What happened in the lab: temperatures, crashes and disabled functions

Independent testing captured dramatic results:

  • A side-by-side stress run comparing the OnePlus 15 and the iPhone 17 Pro Max showed surface temperatures of roughly 52°C for the OnePlus versus about 39.5°C for the iPhone after repeated loops of 3DMark Wild Life Extreme. (Test reported by Max Tech and summarized in coverage.)
  • Android Authority reported a peak surface temperature of 52.7°C and said the OnePlus 15 shut down the benchmark about two-thirds of the way through its usual stress run. The phone reportedly blocked access to most apps — leaving only calls and messages available — until temperatures fell.
  • Reviewers testing other Snapdragon 8 Elite Gen 5 phones noted similar thermal pressure: the REDMAGIC 11 Pro showed very high temperatures (above 52°C) even with active fan and liquid cooling and reportedly shut down during one stress test. Some sister devices using MediaTek’s Dimensity 9500 (for example, the OPPO Find X9 Pro and Vivo X300 Pro) stayed noticeably cooler in equivalent workloads.
  • Reviewers stress that these failures occurred during extreme, synthetic stress tests that are designed to push silicon harder than most real-world use. However, the failures illustrate the gap between peak benchmark numbers and sustained performance you can rely on for long gaming sessions, extended emulation, heavy video encoding, or prolonged camera and AI workloads.

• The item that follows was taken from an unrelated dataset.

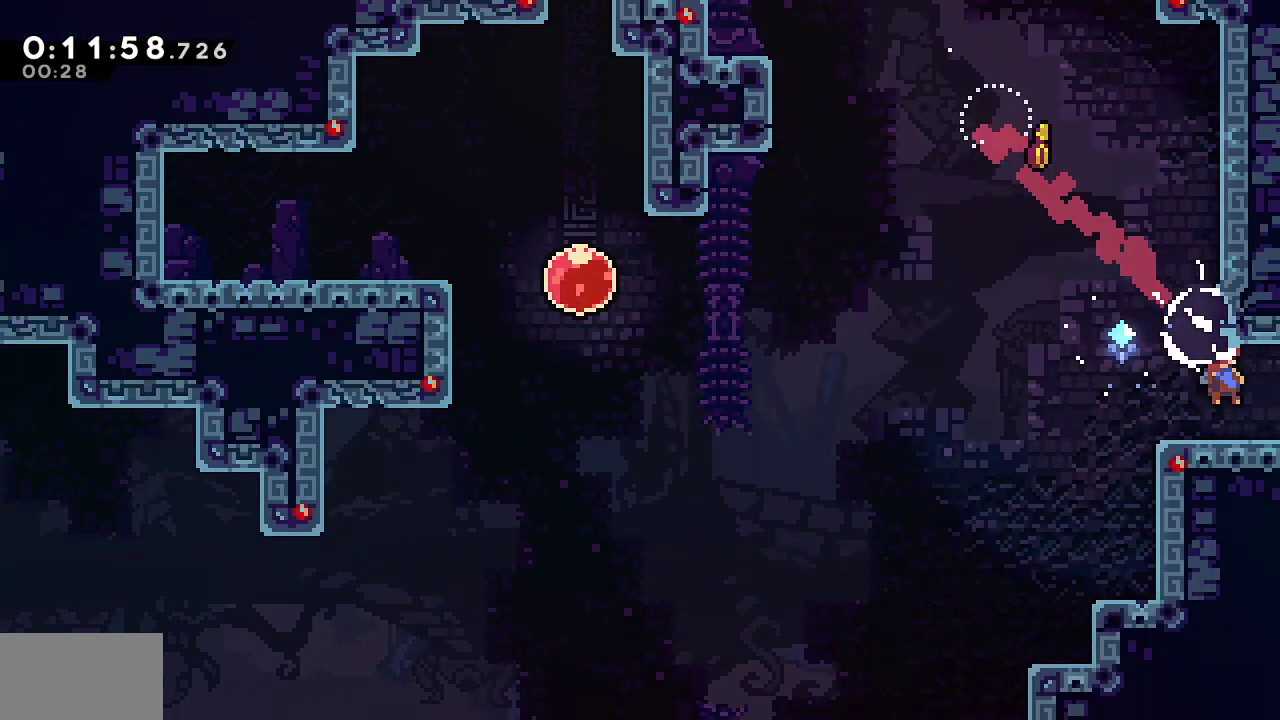
{"buttons": ["CROSS", "SQUARE", "DPAD_RIGHT"], "left_stick": "center", "right_stick": "center", "events": [[50, "SQUARE", "down"], [150, "CROSS", "down"], [217, "DPAD_DOWN", "up"]]}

    OnePlus responds — and points to real-world usage

    When asked about the behavior, a OnePlus spokesperson said the units run within "normal thermal limits" in everyday use and that the company is "refining the thermal curve so that our peak performance remains uncompromised while surface temperatures stay comfortable." The company also noted it has received no reports of excessive heat from customers in normal usage scenarios.

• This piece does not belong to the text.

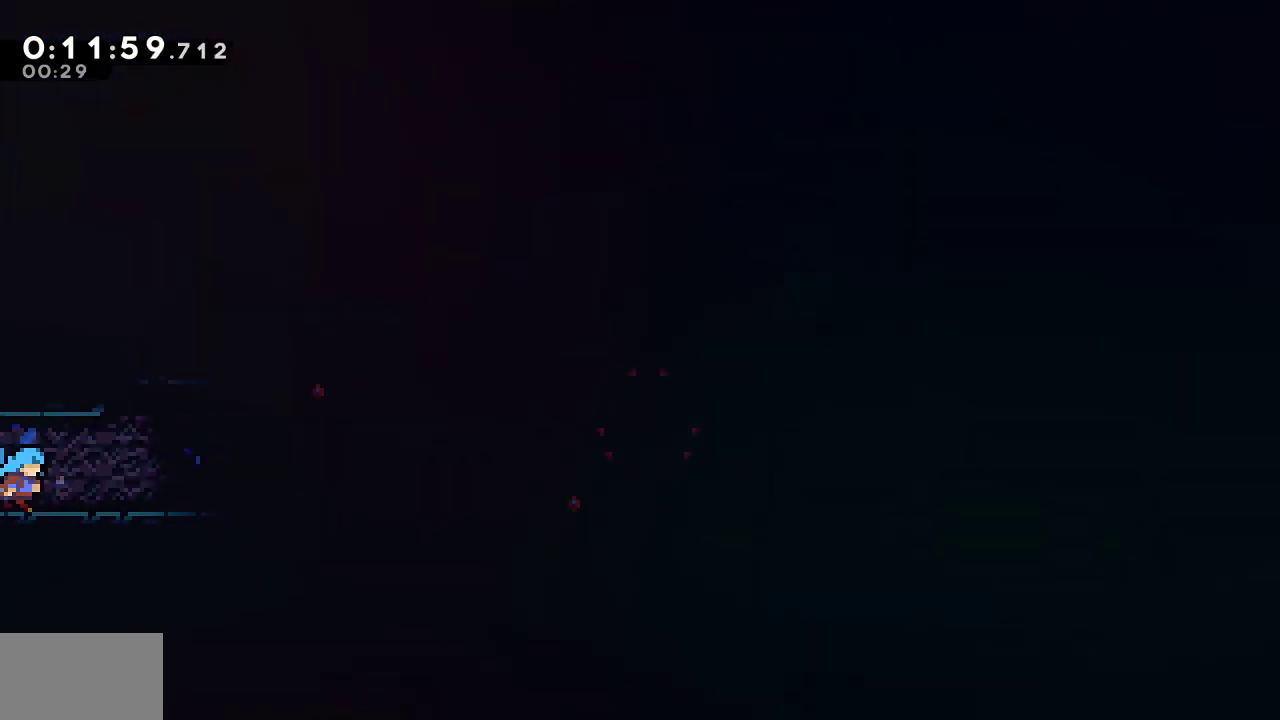
{"buttons": ["SQUARE", "L1", "DPAD_DOWN", "DPAD_RIGHT"], "left_stick": "center", "right_stick": "center", "events": [[150, "SQUARE", "up"], [183, "CROSS", "up"], [200, "DPAD_DOWN", "down"], [233, "SQUARE", "down"], [383, "SQUARE", "up"], [433, "L1", "down"], [467, "SQUARE", "down"]]}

    That defense is consistent with other manufacturers’ assertions that 3DMark stress tests are extreme and that most consumers will not encounter those exact conditions. Yet multiple reviewers argue the issue matters because sustained heavy loads—especially in emulator communities, long cloud-gaming sessions, or creative workflows—can mirror or exceed what the synthetic benchmarks simulate.

    Why the Snapdragon 8 Elite Gen 5 is under the microscope

    Qualcomm’s Snapdragon 8 Elite Gen 5 delivers class-leading peak performance, but reviewers say that comes at the cost of higher power draw and heat. Comparative data cited by analysts and reviewers show Qualcomm’s flagship sometimes drawing considerably more board power in peak workloads compared with rival chips — a factor that magnifies the thermal design challenge inside thin flagship chassis.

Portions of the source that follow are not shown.